How Federal Screwups Entitled Bush to Absolute Power

In his radio address last week, Bush justified warrantless wiretaps by invoking the case of two 9/11 hijackers whom the feds failed to trace before the attacks. Bush declared, “Two of the terrorist hijackers who flew a jet into the Pentagon, Nawaf al-Hazmi and Khalid al-Mihdhar, communicated while they were in the United States to other members of al Qaeda who were overseas. But we didn’t know they were here, until it was too late.”

Bush neglected to mention that the two culprits were renting rooms in the house of an FBI informant prior to the hijacking.

These two known Al-Qaeda operatives were at a summit of terrorist plotters in Malaysia in 2000. The CIA knew that the two already possessed visas permitting them to travel to the United States. Yet the CIA failed to place their names on the “terrorist watch list,” which would have alerted other federal agencies to the danger and blocked them from entering the United States. Sen. Richard Shelby observed in late 2002 that the CIA’s negligence “allowed at least two such terrorists the opportunity to live, move, and prepare for the attacks without hindrance from the very federal officials whose job it is to find them.”

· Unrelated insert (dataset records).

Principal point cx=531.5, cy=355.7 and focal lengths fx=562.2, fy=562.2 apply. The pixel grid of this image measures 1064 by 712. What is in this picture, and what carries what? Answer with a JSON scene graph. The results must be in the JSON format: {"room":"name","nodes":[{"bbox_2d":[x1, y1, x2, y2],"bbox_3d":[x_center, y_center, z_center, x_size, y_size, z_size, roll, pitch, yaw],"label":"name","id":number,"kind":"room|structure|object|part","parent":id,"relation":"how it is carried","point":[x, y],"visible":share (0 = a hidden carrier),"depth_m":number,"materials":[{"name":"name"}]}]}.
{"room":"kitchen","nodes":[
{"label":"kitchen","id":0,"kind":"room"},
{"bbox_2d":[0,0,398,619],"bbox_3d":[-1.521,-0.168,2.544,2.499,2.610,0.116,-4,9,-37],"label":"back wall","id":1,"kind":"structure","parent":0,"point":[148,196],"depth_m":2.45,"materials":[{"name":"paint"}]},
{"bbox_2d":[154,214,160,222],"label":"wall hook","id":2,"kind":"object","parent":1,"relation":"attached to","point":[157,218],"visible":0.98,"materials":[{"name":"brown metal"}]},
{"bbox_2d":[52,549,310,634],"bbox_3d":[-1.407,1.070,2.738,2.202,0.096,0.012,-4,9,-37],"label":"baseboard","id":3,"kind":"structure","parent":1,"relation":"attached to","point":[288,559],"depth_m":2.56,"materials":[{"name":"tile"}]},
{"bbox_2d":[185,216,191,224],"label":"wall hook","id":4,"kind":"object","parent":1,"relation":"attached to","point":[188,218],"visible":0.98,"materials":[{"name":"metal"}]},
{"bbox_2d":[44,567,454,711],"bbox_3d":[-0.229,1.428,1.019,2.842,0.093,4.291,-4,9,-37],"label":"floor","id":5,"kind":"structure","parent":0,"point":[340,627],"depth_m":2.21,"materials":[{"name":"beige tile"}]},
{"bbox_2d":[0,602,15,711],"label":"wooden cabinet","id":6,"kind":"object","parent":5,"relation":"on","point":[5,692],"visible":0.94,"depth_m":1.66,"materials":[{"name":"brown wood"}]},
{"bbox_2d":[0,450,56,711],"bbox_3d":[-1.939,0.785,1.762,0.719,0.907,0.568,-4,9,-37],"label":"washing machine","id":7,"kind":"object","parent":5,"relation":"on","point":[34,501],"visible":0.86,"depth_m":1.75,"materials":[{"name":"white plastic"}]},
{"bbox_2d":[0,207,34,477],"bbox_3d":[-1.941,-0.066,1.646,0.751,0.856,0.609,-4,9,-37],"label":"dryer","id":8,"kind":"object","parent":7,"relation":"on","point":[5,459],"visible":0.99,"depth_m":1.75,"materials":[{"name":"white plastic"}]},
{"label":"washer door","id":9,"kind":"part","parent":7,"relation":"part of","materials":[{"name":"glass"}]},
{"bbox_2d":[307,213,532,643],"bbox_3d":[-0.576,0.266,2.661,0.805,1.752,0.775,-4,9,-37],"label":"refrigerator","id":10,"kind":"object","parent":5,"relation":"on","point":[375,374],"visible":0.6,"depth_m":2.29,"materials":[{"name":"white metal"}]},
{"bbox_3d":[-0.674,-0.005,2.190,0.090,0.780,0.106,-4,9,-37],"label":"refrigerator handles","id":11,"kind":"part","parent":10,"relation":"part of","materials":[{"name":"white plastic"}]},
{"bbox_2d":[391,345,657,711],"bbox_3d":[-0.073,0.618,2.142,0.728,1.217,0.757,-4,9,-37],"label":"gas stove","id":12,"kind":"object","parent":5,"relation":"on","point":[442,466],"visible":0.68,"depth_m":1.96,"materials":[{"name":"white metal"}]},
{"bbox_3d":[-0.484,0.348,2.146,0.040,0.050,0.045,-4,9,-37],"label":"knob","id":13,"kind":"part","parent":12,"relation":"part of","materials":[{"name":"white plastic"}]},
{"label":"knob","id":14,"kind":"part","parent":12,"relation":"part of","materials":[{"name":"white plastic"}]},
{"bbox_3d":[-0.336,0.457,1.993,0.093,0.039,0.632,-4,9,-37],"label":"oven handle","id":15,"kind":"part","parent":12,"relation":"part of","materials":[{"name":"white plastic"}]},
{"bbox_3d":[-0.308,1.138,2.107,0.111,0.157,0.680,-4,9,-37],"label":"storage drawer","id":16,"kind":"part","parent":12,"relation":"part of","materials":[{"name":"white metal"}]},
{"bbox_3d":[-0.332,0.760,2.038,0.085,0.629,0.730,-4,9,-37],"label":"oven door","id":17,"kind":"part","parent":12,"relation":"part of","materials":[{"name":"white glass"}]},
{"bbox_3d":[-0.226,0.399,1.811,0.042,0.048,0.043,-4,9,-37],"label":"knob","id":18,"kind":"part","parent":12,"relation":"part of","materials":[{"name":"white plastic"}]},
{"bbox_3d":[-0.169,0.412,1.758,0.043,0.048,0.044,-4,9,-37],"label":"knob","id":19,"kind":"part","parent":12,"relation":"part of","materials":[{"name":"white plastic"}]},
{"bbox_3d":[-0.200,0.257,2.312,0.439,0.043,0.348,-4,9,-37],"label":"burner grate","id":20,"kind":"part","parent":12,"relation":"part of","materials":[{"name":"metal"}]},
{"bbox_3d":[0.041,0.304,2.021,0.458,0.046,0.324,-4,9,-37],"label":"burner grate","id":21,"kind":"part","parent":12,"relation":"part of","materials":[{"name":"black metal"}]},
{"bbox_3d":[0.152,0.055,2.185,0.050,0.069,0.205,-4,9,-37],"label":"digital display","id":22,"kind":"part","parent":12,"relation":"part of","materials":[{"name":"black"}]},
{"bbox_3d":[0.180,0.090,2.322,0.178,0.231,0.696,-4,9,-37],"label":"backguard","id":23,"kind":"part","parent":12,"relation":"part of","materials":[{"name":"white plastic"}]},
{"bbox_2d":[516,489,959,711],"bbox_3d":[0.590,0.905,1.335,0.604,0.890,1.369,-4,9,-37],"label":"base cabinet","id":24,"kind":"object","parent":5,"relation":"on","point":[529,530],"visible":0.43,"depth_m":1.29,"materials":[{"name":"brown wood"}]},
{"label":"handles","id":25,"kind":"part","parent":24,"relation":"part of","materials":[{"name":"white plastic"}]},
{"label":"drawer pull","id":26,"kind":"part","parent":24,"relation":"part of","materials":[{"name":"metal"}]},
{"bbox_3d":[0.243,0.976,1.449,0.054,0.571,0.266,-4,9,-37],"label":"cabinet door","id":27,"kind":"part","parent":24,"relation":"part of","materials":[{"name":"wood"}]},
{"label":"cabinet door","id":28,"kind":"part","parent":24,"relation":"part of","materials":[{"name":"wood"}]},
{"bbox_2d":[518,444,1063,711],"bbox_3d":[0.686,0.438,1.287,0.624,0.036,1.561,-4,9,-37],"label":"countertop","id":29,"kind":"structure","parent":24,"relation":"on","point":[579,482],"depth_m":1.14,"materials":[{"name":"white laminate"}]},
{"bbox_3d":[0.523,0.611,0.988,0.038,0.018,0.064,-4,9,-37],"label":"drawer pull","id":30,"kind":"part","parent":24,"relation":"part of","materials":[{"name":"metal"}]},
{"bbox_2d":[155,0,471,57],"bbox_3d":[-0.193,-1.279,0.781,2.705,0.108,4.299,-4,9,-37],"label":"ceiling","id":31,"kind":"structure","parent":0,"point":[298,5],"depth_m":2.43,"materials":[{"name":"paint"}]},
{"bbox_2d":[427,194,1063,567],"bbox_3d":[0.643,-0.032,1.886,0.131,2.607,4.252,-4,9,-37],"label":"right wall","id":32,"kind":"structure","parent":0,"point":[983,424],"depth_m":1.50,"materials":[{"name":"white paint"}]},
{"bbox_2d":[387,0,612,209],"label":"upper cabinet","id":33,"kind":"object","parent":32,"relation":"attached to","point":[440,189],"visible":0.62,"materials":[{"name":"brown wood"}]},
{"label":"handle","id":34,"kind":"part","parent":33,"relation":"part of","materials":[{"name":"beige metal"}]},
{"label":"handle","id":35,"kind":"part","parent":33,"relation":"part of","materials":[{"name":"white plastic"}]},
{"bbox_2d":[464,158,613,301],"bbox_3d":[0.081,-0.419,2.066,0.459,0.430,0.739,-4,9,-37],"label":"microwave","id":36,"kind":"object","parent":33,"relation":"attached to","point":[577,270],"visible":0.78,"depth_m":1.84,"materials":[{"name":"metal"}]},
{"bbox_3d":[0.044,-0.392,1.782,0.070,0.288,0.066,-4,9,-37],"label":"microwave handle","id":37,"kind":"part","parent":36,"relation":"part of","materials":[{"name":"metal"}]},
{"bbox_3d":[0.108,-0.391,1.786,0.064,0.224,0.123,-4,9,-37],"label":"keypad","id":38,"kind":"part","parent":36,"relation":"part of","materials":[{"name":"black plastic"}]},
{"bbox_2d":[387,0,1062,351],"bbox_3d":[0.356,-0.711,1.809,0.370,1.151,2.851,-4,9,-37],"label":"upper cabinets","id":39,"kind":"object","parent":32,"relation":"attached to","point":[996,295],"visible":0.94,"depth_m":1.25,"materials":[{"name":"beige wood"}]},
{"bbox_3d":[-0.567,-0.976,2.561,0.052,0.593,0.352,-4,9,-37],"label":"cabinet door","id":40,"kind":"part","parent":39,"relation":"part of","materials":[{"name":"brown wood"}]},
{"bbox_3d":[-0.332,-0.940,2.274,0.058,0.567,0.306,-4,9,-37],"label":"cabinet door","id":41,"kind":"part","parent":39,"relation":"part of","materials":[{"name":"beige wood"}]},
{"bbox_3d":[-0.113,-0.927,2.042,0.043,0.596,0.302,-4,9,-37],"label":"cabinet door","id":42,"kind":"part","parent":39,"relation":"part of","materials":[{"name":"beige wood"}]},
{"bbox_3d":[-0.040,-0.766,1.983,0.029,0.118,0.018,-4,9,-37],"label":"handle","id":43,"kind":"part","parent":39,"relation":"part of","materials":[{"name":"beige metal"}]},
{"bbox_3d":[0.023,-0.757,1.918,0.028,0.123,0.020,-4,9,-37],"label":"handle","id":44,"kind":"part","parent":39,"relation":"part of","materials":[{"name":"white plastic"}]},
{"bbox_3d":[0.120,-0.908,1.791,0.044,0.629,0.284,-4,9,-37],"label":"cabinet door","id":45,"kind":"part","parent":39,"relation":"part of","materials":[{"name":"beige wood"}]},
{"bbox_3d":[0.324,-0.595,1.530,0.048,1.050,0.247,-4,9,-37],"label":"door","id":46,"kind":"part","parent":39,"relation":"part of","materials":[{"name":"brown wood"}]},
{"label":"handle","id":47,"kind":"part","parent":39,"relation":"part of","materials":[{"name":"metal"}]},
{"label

On August 23, 2001 the CIA finally placed the names of al-Mihdhar and al-Hazmi on the terrorist watch list and notified the FBI that the two men were likely somewhere in the United States. As the 2002 report of the Joint Congressional Intelligence committees noted, congressional report noted, “Other potentially useful federal agencies were apparently not fully enlisted in that effort: representatives of the State Department, the FAA, and the INS all testified that, prior to September 11th, their agencies were not asked to utilize their own information databases as part of the effort to find al-Mihdhar and al-Hazmi. An FAA representative testified that he believes that, had the FAA been given the names of the two individuals, they would have u2018picked them up in the reservations system.'”

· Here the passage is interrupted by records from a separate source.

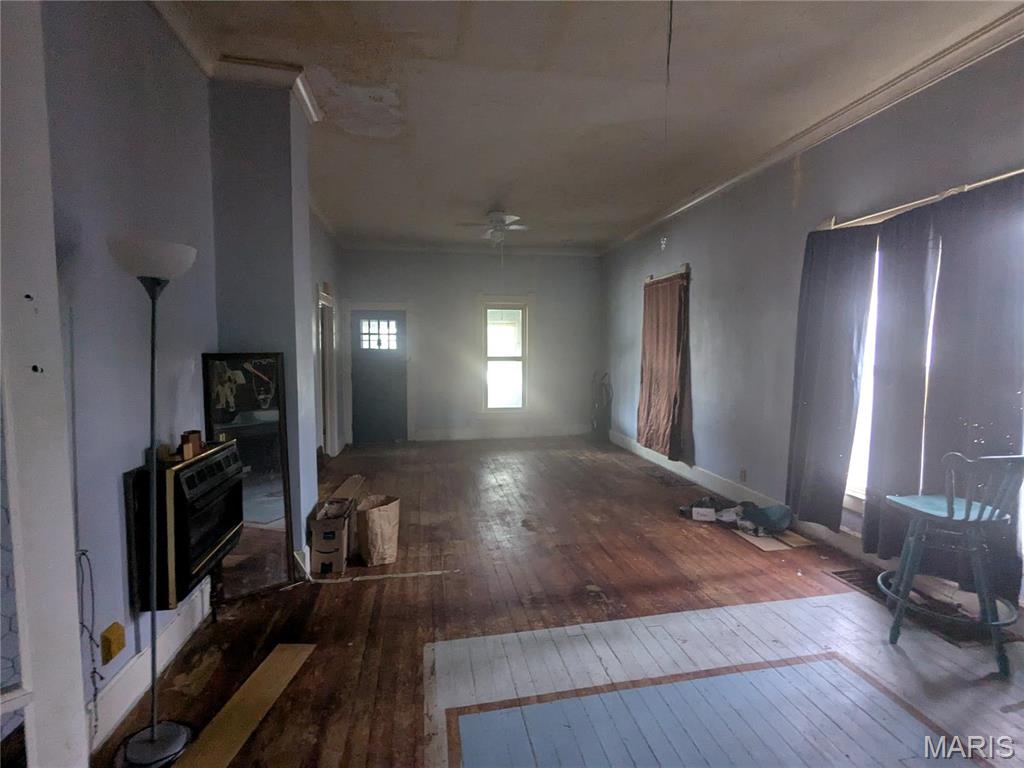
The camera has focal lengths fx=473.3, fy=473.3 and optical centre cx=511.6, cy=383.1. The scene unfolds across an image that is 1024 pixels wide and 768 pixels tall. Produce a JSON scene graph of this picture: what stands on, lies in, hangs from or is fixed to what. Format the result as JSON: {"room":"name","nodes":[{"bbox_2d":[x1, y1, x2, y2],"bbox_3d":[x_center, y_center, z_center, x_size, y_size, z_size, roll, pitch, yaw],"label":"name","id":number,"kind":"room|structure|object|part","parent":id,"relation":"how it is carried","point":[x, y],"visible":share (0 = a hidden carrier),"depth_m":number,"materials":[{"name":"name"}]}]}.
{"room":"living room","nodes":[
{"label":"living room","id":0,"kind":"room"},
{"bbox_2d":[36,2,347,745],"bbox_3d":[-1.749,-0.281,2.790,0.250,3.157,8.869,-1,4,-10],"label":"left wall","id":1,"kind":"structure","parent":0,"point":[143,446],"depth_m":1.90,"materials":[{"name":"paint"}]},
{"bbox_2d":[0,1,89,767],"bbox_3d":[-1.062,0.090,0.783,0.209,2.395,0.702,-1,4,-10],"label":"door frame","id":2,"kind":"structure","parent":1,"relation":"attached to","point":[68,571],"depth_m":0.98,"materials":[{"name":"white paint"}]},
{"bbox_2d":[75,546,104,722],"bbox_3d":[-1.493,0.907,1.663,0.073,0.629,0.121,-1,4,-10],"label":"power cord","id":3,"kind":"object","parent":1,"relation":"attached to","point":[83,553],"visible":0.86,"depth_m":1.68,"materials":[{"name":"black plastic"}]},
{"bbox_2d":[100,621,125,663],"bbox_3d":[-1.507,0.982,1.791,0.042,0.113,0.076,-1,4,-10],"label":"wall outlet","id":4,"kind":"object","parent":1,"relation":"attached to","point":[119,629],"visible":0.98,"depth_m":1.77,"materials":[{"name":"yellow plastic"}]},
{"bbox_2d":[87,581,212,754],"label":"left baseboard","id":5,"kind":"structure","parent":1,"relation":"attached to","point":[119,715],"depth_m":1.97,"materials":[{"name":"white paint"}]},
{"bbox_2d":[123,438,243,608],"bbox_3d":[-1.501,0.631,2.196,0.258,0.667,0.594,-1,4,-10],"label":"heater","id":6,"kind":"object","parent":1,"relation":"attached to","point":[185,467],"visible":0.94,"depth_m":1.98,"materials":[{"name":"black metal"}]},
{"bbox_2d":[179,430,202,458],"bbox_3d":[-1.473,0.279,2.165,0.063,0.092,0.135,-1,4,-10],"label":"small box","id":7,"kind":"object","parent":6,"relation":"on","point":[185,439],"visible":0.99,"depth_m":2.15,"materials":[{"name":"brown"}]},
{"bbox_2d":[317,285,338,456],"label":"doorway","id":8,"kind":"object","parent":1,"relation":"in","point":[325,338],"visible":0.54,"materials":[{"name":"white paint"}]},
{"bbox_2d":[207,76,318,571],"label":"wall column","id":9,"kind":"structure","parent":0,"point":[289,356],"depth_m":2.81,"materials":[{"name":"grey paint"}]},
{"bbox_2d":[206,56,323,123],"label":"crown molding","id":10,"kind":"structure","parent":9,"relation":"attached to","point":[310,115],"depth_m":2.65,"materials":[{"name":"white paint"}]},
{"bbox_2d":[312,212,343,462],"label":"far left wall","id":11,"kind":"structure","parent":0,"point":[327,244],"depth_m":5.93,"materials":[{"name":"paint"}]},
{"bbox_2d":[338,246,601,442],"bbox_3d":[-0.585,-0.621,7.654,4.334,3.037,0.191,-1,4,-10],"label":"back wall","id":12,"kind":"structure","parent":0,"point":[475,287],"depth_m":7.55,"materials":[{"name":"grey paint"}]},
{"bbox_2d":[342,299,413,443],"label":"door frame","id":13,"kind":"structure","parent":12,"relation":"attached to","point":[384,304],"depth_m":7.26,"materials":[{"name":"white paint"}]},
{"bbox_2d":[350,307,407,442],"bbox_3d":[-2.063,-0.083,7.339,0.853,2.003,0.107,-1,4,-10],"label":"front door","id":14,"kind":"structure","parent":12,"relation":"in","point":[367,364],"depth_m":7.35,"materials":[{"name":"paint"}]},
{"bbox_3d":[-2.033,-0.748,7.201,0.528,0.461,0.054,-1,4,-10],"label":"door window","id":15,"kind":"part","parent":14,"relation":"part of","materials":[{"name":"white glass"}]},
{"bbox_2d":[341,241,603,256],"bbox_3d":[-0.570,-2.104,7.439,4.073,0.104,0.094,-1,4,-10],"label":"crown molding","id":16,"kind":"structure","parent":12,"relation":"attached to","point":[391,248],"depth_m":7.42,"materials":[{"name":"white paint"}]},
{"bbox_2d":[412,424,588,441],"bbox_3d":[-0.077,0.810,7.758,3.092,0.153,0.018,-1,4,-10],"label":"baseboard","id":17,"kind":"structure","parent":12,"relation":"attached to","point":[461,435],"depth_m":7.73,"materials":[{"name":"white paint"}]},
{"bbox_2d":[477,295,531,413],"bbox_3d":[-0.128,-0.415,7.675,0.939,1.957,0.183,-1,4,-10],"label":"window","id":18,"kind":"structure","parent":12,"relation":"in","point":[484,297],"depth_m":7.69,"materials":[{"name":"white glass"}]},
{"bbox_2d":[90,435,1023,767],"bbox_3d":[0.227,1.267,3.115,4.853,0.109,8.897,-1,4,-10],"label":"floor","id":19,"kind":"structure","parent":0,"point":[554,457],"depth_m":2.54,"materials":[{"name":"brown wood"}]},
{"bbox_2d":[110,237,197,765],"bbox_3d":[-1.260,0.411,1.672,0.275,1.831,0.279,-1,4,-10],"label":"floor lamp","id":20,"kind":"object","parent":19,"relation":"on","point":[153,732],"visible":0.99,"depth_m":1.66,"materials":[{"name":"black metal"}]},
{"bbox_3d":[-1.291,-0.442,1.720,0.301,0.124,0.289,-1,4,-10],"label":"lamp shade","id":21,"kind":"part","parent":20,"relation":"part of","materials":[{"name":"white glass"}]},
{"bbox_3d":[-1.261,1.274,1.669,0.244,0.061,0.251,-1,4,-10],"label":"lamp base","id":22,"kind":"part","parent":20,"relation":"part of","materials":[{"name":"metal"}]},
{"bbox_2d":[173,643,317,767],"bbox_3d":[-1.043,1.285,1.861,0.201,0.019,0.730,0,4,2],"label":"wooden board","id":23,"kind":"object","parent":19,"relation":"on","point":[242,689],"visible":0.99,"depth_m":1.85,"materials":[{"name":"brown wood"}]},
{"bbox_2d":[201,352,295,601],"bbox_3d":[-1.531,0.534,2.754,0.352,1.401,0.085,-4,6,-43],"label":"floor mirror","id":24,"kind":"object","parent":19,"relation":"on","point":[278,530],"visible":0.81,"depth_m":2.77,"materials":[{"name":"black mirror"}]},
{"bbox_2d":[308,474,366,573],"bbox_3d":[-1.180,0.970,3.263,0.321,0.442,0.551,-1,4,-10],"label":"cardboard box","id":25,"kind":"object","parent":19,"relation":"on","point":[321,525],"visible":0.93,"depth_m":3.05,"materials":[{"name":"brown cardboard"}]},
{"bbox_2d":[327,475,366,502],"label":"cardboard flap","id":26,"kind":"object","parent":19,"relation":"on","point":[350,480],"visible":0.6,"depth_m":4.03,"materials":[{"name":"brown cardboard"}]},
{"bbox_2d":[356,493,400,565],"bbox_3d":[-0.919,1.003,3.270,0.271,0.405,0.283,4,6,38],"label":"paper bag","id":27,"kind":"object","parent":19,"relation":"on","point":[374,523],"visible":0.99,"depth_m":3.17,"materials":[{"name":"paper"}]},
{"bbox_2d":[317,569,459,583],"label":"wood strip","id":28,"kind":"object","parent":19,"relation":"on","point":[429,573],"visible":0.96,"depth_m":2.98,"materials":[{"name":"white wood"}]},
{"bbox_2d":[589,371,612,441],"bbox_3d":[1.405,0.339,7.501,0.373,1.146,0.416,-1,4,-10],"label":"vacuum cleaner","id":29,"kind":"object","parent":19,"relation":"on","point":[605,388],"visible":0.96,"depth_m":7.43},
{"bbox_2d":[640,465,693,486],"bbox_3d":[1.742,1.051,5.361,0.328,0.009,0.709,-1,4,-10],"label":"floor vent","id":30,"kind":"object","parent":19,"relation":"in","point":[668,482],"visible":0.98,"depth_m":5.31,"materials":[{"name":"brown"}]},
{"bbox_2d":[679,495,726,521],"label":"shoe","id":31,"kind":"object","parent":19,"relation":"on","point":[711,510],"visible":0.94,"depth_m":4.07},
{"bbox_2d":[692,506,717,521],"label":"white box","id":32,"kind":"object","parent":19,"relation":"on","point":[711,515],"visible":0.98,"depth_m":3.98,"materials":[{"name":"white"}]},
{"bbox_2d":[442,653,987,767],"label":"painted floor section","id":33,"kind":"object","parent":19,"relation":"on","point":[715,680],"visible":1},
{"bbox_2d":[678,496,791,537],"bbox_3d":[1.830,1.070,3.941,0.715,0.165,0.702,-1,4,-10],"label":"clothes pile","id":34,"kind":"object","parent":19,"relation":"on","point":[774,515],"visible":0.94,"depth_m":3.86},
{"bbox_2d":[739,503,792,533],"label":"bag","id":35,"kind":"object","parent":19,"relation":"on","point":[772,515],"visible":0.94,"depth_m":3.73,"materials":[{"name":"blue"}]},
{"bbox_2d":[730,524,814,552],"bbox_3d":[1.963,1.161,3.662,0.462,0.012,0.487,-1,4,-10],"label":"cardboard sheet","id":36,"kind":"object","parent":19,"relation":"on","point":[762,545],"visible":0.73,"depth_m":3.54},
{"bbox_2d":[829,565,1018,644],"bbox_3d":[2.311,1.239,2.675,0.387,0.011,0.732,-1,4,-10],"label":"floor vent","id":37,"kind":"object","parent":19,"relation":"in","point":[836,573],"visible":0.46,"depth_m":2.58,"materials":[{"name":"brown"}]},
{"bbox_2d":[880,450,1023,678],"bbox_3d":[2.091,0.789,2.242,0.481,0.982,0.493,0,4,3],"label":"bar stool","id":38,"kind":"object","parent":19,"relation":"on","point":[948,506],"visible":1,"depth_m":2.15,"materials":[{"name":"teal wood"}]},
{"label":"seat","id":39,"kind":"part","parent":38,"relation":"part of","materials":[{"name":"teal wood"}]},
{"bbox_2d":[151,0,1021,252],"bbox_3d":[0.219,-1.838,2.876,4.598,0.115,9.166,-1,4,-10],"label":"ceiling","id":40,"kind":"structure","parent":0,"point":[482,207],"depth_m":2.90,"materials":[{"name":"white paint"}]},
{"bbox_2d":[458,209,530,245],"bbox_3d":[-0.173,-1.748,5.456,0.861,0.463,0.845,-1,4,-10],"label":"ceiling fan","id":41,"kind":"object","parent":40,"relation":"hanging from","point":[499,224],"visible":0.99,"depth_m":5.39,"materials":[{"name":"white metal"}]},
{"bbox_2d":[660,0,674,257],"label":"pull cord","id":42,"kind":"object","parent":40,"relation":"hanging from","point":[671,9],"visible":0.98,"depth_m":2.00,"materials":[{"name":"black plastic"}]},
{"bbox_2d":[599,29,1023,615],"bbox_3d":[2.389,-0.330,3.498,0.181,3.051,8.900,-1,4,-10],"label":"right wall","id":43,"kind":"structure","parent":0,"point":[626,332],"depth_m":3.98,"materials":[{"name":"paint"}]},
{"bbox_2d":[646,263,691,283],"bbox_3d":[1.880,-1.260,5.704,0.147,0.155,1.012,-1,4,-10],"label":"curtain rod","id":44,"kind":"object","parent":43,"relation":"attached to","point":[651,276],"visible":0.65,"depth_m":5.52,"materials":[{"name":"brown"}]},
{"bbox_2d":[637,270,694,463],"bbox_3d":[1.792,-0.207,5.626,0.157,2.119,1.204,-1,4,-10],"label":"brown curtain","id":45,"kind":"object","parent":44,"relation":"hanging from","point":[671,373],"visible":0.97,"depth_m":5.52,"materials":[{"name":"brown fabric"}]},
{"bbox_2d":[739,468,746,482],"bbox_3d":[2.150,0.858,4.412,0.014,0.118,0.071,-1,4,-10],"label":"wall socket","id":46,"kind":"object","parent":43,"relation":"attached to","point":[743,476],"visible":0.98,"depth_m":4.40,"materials":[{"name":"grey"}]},
{"bbox_2d":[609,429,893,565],"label":"baseboard","id":47,"kind":"structure","parent":43,"relation":"attached to","point":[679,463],"depth_m":4.42,"materials":[{"name":"white paint"}]},
{"bbox_2d":[597,3,1023,253],"bbox_3d":[2.192,-1.815,3.502,0.106,0.101,7.769,-1,4,-10],"label":"crown molding","id":48,"kind":"structure","parent":43,"relation":"attached to","point":[721,186],"depth_m":3.04,"materials":[{"name":"white paint"}]},
{"bbox_2d":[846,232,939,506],"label":"window","id":49,"kind":"structure","parent":43,"relation":"in","point":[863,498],"depth_m":3.28,"materials":[{"name":"white"}]},
{"bbox_2d":[819,167,1023,231],"bbox_3d":[2.458,-1.035,2.553,0.132,0.059,1.930,-1,4,-10],"label":"curtain rod","id":50,"kind":"object","parent":43,"relation":"attached to","point":[1020,171],"visible":0.69,"depth_m":2.73,"materials":[{"name":"metal"}]},
{"bbox_2d":[785,222,877,535],"bbox_3d":[2.198,-0.022,3.349,0.121,2.133,0.616,-1,4,-10],"label":"curtain","id":51,"kind":"object","parent":50,"relation":"hanging from","point":[849,282],"visible":0.96,"depth_m":3.29,"materials":[{"name":"grey fabric"}]},
{"bbox_2d":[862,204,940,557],"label":"curtain","id":52,"kind":"object","parent":50,"relation":"hanging from","point":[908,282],"visible":0.82,"depth_m":2.86,"materials":[{"name":"grey fabric"}]},
{"bbox_2d":[924,174,1023,604],"bbox_3d":[2.424,0.041,2.429,0.094,2.118,0.575,-1,4,-10],"label":"curtain","id":53,"kind":"object","parent":50,"relation":"hanging from","point":[946,282],"visible":0.87,"depth_m":2.44,"materials":[{"name":"grey fabric"}]}
]}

Once the CIA notified the FBI of the presence in the United States of two suspected terrorists, the FBI could have quickly run a few Internet searches to snare the San Diego residential address of al-Mihdhar. But this step was not taken until after the 9/11 attacks. Both al-Mihdhar and al-Hazmi rented rooms in the house of an FBI informant while they attended flight school in San Diego. An FBI case agent was aware that his informant had a couple of Saudis staying with him but had no curiosity about the guests. Al-Mihdhar, who piloted the plane that crashed into the Pentagon, made multiple phone calls to a suspected terrorist facility in the Middle East. (The Bush administration succeeded in prohibiting any testimony from the landlord-informant to the joint congressional committee investigating the 9/11 debacle.)

Perhaps Bush considered these facts and drew the natural Washington conclusion: the more federal agencies screw up, the more entitled Bush becomes to absolute power.

Bush closed his radio address by denouncing the media for disclosing the administration’s warrantless wiretaps: “Revealing classified information is illegal, alerts our enemies, and endangers our country.” It is illegal to reveal that the federal government is breaking the law. And disclosing government crimes is infinitely worse than anything the government did or could do.

It remains to be seen whether the uproar over Bush’s illegal wiretaps fades away — or is knocked off the radar screen by new terrorist attack warnings or by a fresh sex scandal in Hollywood.